На памятниках греко-бактрийской культуры черты античного искусства в претворении с чертами искусства и иранского, и китайского и индийского дают своеобразный неповторимый стиль, причем преобладание на одних предметах элементов античных, на других — восточных общей картины равновесия их не нарушает.

 

Как уже говорилось, единственными дошедшими до нас памятниками греко-бактрийской культуры и искусства считались до сих пор монеты, поражающие высотой своей техники и своеобразием стиля.

● ● ● ● ●

§ **Задания**
1: Ответьте по тексту о греко-бактрийской культуре:
(a) С чертами какого искусства, помимо иранского, сочетаются в нем черты античного?
(b) Что до сих пор считалось единственными дошедшими до нас памятниками этой культуры?
(c) Чем поражают эти памятники?
2: Переведите на английский предложение из текста о греко-бактрийской культуре: «Как уже говорилось, единственными дошедшими до нас памятниками греко-бактрийской культуры и искусства считались до сих пор монеты, поражающие высотой своей техники и своеобразием стиля».
3: Допишите продолжение текста о греко-бактрийской культуре, начиная сразу после его последнего предложения.

§ **Извлечённые данные**
● ● ● ● ●

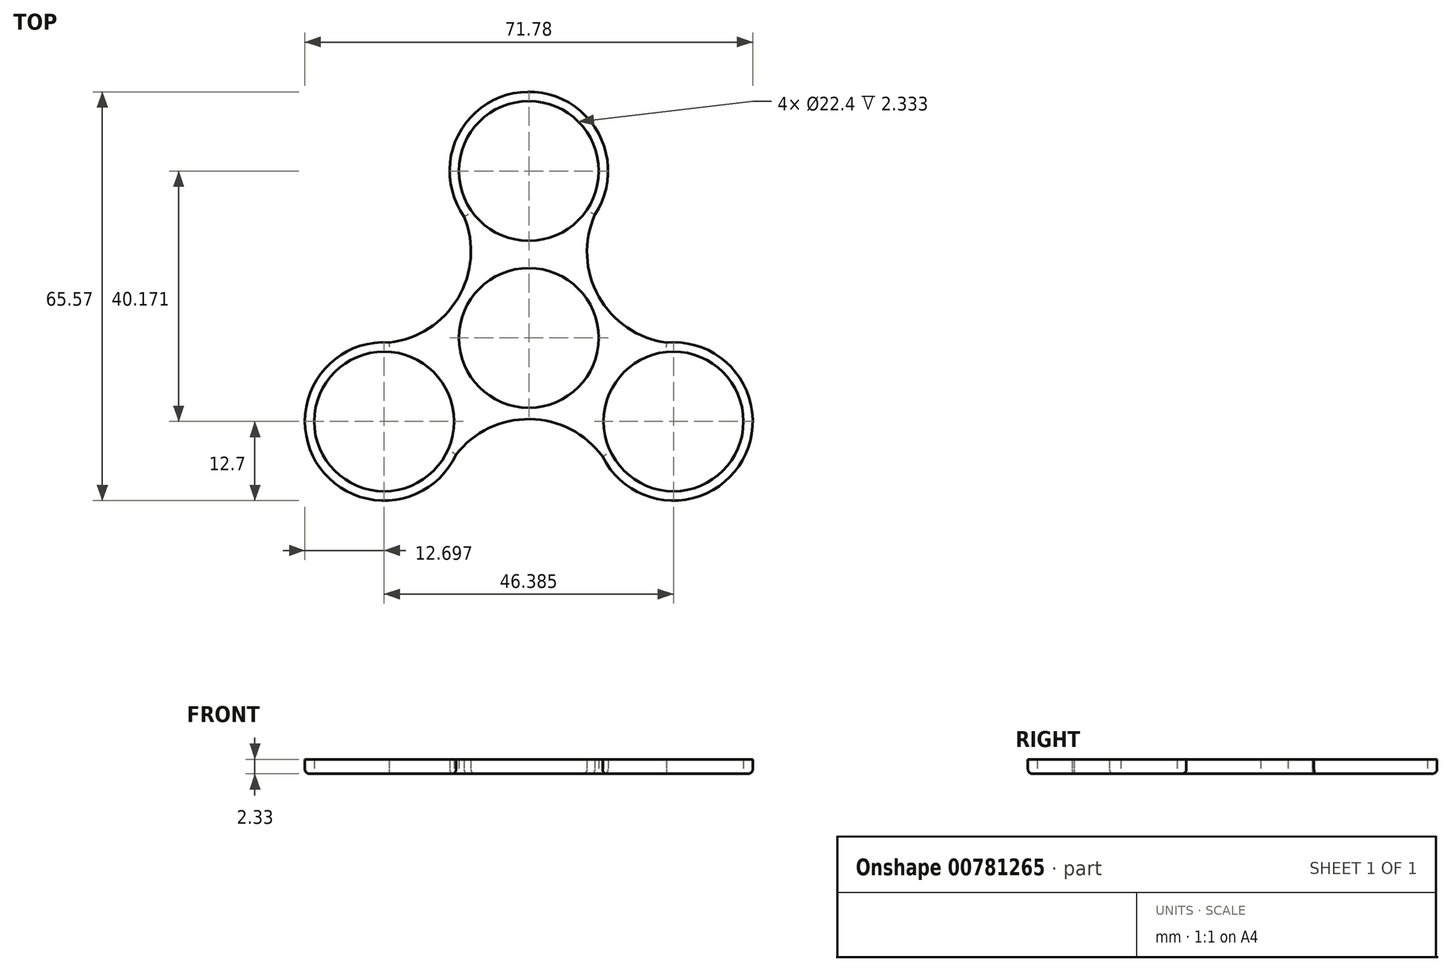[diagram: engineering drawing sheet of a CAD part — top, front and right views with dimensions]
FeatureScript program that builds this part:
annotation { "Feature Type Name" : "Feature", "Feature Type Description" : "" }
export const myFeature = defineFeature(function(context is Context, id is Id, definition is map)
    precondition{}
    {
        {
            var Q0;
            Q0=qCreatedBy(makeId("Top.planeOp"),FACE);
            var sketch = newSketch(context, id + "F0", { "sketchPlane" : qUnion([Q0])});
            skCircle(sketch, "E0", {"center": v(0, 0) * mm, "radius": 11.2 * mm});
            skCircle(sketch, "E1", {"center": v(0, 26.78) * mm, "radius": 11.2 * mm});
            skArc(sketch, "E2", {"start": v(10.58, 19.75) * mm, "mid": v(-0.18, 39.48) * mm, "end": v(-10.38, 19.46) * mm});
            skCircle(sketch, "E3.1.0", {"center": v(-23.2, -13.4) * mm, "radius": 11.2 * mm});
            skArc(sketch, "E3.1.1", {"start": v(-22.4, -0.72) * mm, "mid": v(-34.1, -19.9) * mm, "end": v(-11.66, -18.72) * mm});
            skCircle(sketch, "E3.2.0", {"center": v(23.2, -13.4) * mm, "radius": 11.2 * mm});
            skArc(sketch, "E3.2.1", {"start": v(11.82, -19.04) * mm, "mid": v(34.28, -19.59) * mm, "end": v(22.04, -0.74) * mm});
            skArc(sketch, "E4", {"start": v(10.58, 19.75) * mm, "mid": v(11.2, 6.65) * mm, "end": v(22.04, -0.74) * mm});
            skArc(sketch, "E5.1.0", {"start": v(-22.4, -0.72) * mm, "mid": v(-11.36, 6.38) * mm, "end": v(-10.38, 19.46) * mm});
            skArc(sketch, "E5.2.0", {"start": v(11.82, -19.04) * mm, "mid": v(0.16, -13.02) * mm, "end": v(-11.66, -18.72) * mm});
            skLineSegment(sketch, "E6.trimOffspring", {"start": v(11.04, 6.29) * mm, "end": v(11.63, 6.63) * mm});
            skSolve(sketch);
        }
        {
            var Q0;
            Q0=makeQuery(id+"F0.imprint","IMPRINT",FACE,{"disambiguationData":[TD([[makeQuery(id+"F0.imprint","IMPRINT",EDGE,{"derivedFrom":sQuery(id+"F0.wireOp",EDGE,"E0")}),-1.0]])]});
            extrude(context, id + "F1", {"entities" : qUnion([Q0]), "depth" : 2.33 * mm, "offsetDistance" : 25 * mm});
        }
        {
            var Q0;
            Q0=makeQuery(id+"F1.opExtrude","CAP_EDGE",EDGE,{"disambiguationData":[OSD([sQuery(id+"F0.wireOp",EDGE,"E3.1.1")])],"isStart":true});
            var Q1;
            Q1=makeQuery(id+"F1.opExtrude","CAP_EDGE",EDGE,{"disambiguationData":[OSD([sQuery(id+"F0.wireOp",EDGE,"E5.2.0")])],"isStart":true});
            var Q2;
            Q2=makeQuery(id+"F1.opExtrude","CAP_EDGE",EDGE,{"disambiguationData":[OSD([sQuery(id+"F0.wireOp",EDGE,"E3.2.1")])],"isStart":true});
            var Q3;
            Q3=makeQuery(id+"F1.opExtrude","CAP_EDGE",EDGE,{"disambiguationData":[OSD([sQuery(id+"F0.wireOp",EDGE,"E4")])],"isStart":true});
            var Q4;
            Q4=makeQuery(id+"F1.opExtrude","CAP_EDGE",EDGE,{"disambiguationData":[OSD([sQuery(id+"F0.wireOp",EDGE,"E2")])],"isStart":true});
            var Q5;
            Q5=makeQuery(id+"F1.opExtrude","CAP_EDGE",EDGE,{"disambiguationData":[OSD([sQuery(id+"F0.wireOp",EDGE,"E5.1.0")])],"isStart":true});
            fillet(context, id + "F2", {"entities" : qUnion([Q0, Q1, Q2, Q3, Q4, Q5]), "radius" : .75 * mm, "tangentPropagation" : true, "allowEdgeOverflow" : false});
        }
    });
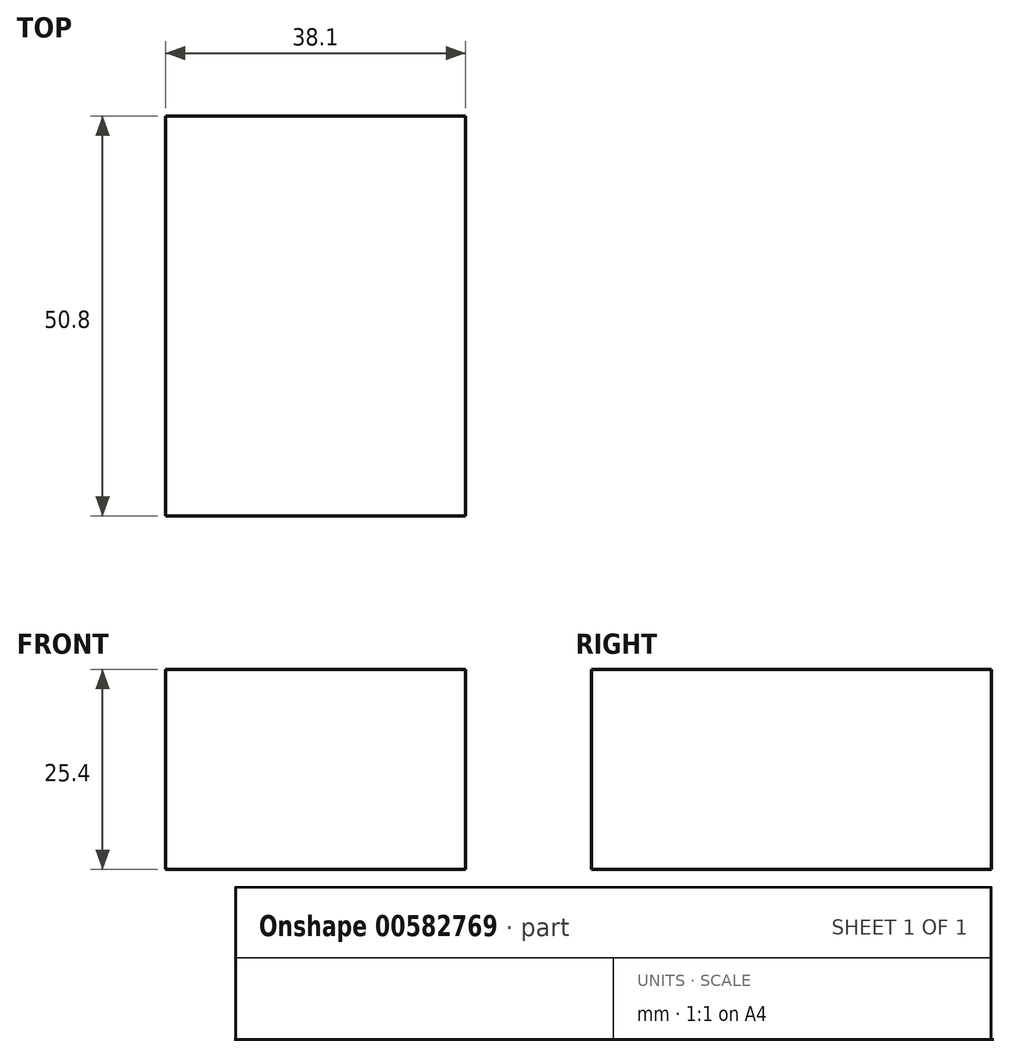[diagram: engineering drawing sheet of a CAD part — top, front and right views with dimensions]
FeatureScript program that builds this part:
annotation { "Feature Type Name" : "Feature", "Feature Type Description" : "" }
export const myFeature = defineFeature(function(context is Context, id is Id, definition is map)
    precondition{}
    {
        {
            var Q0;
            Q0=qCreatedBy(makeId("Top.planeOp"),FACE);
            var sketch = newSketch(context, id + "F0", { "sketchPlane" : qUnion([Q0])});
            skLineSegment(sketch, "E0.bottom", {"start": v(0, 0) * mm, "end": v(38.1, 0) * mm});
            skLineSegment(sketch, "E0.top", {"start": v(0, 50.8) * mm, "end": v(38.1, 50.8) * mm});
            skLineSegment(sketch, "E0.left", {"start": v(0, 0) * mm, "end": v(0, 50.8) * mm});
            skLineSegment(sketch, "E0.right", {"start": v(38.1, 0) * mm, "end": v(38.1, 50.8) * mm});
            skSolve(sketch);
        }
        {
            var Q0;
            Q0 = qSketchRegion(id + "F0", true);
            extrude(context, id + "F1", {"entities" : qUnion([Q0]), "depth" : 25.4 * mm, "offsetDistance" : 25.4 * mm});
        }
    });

● ● ● ● ●

§ **Ответы**
1:
(a) С чертами китайского и индийского искусства.
(b) Монеты.
(c) Высотой своей техники и своеобразием стиля.

2: As already mentioned, coins, striking in the high level of their technique and the originality of their style, have until now been considered the only surviving monuments of Greco-Bactrian culture and art.

3:
Интересными образцами бактрийских монет являются серебряные монеты Евкратида (160-156 гг. до н.э.), снабженные обычной на монетах греческой надписью ΒΑΣΙΑΕΩΣ ΜΕΓΑΛΟΥ ΕΥΚΡΑΤΙΔΟΥ — «великого царя Евкратида» (табл. CXV, 4); обращают на себя внимание шлем на голове царя, характерный бактрийский шлем, являющийся несколько видоизменённым шлемом македонца, а также сюжет реверса — изображение Диоскуров, селевкидский культ которых был введён в Бактрии Евкратидом и, наверное, наслоился на местный древний культ Близнецов. И с иконографической и с художественной стороны интересны также монеты Евкратида, где он изображён без шлема, с повязкой вокруг коротко остриженных вьющихся волос (табл. CXV, 2); такую же причёску мы видим и на монетах Евтидема I (230-200 гг. до н.э.) (табл. CXV, 3). Антимах (вторая половина III в.) изображал себя в своеобразном берете со свисающими лентами, напоминающем собой китайские головные уборы (табл. CXV, 1 и 5), а Деметрий (200-160 гг. до н.э.) в шапке в виде головы слона (табл. CXV, 6) — вероятно не без влияния Индии.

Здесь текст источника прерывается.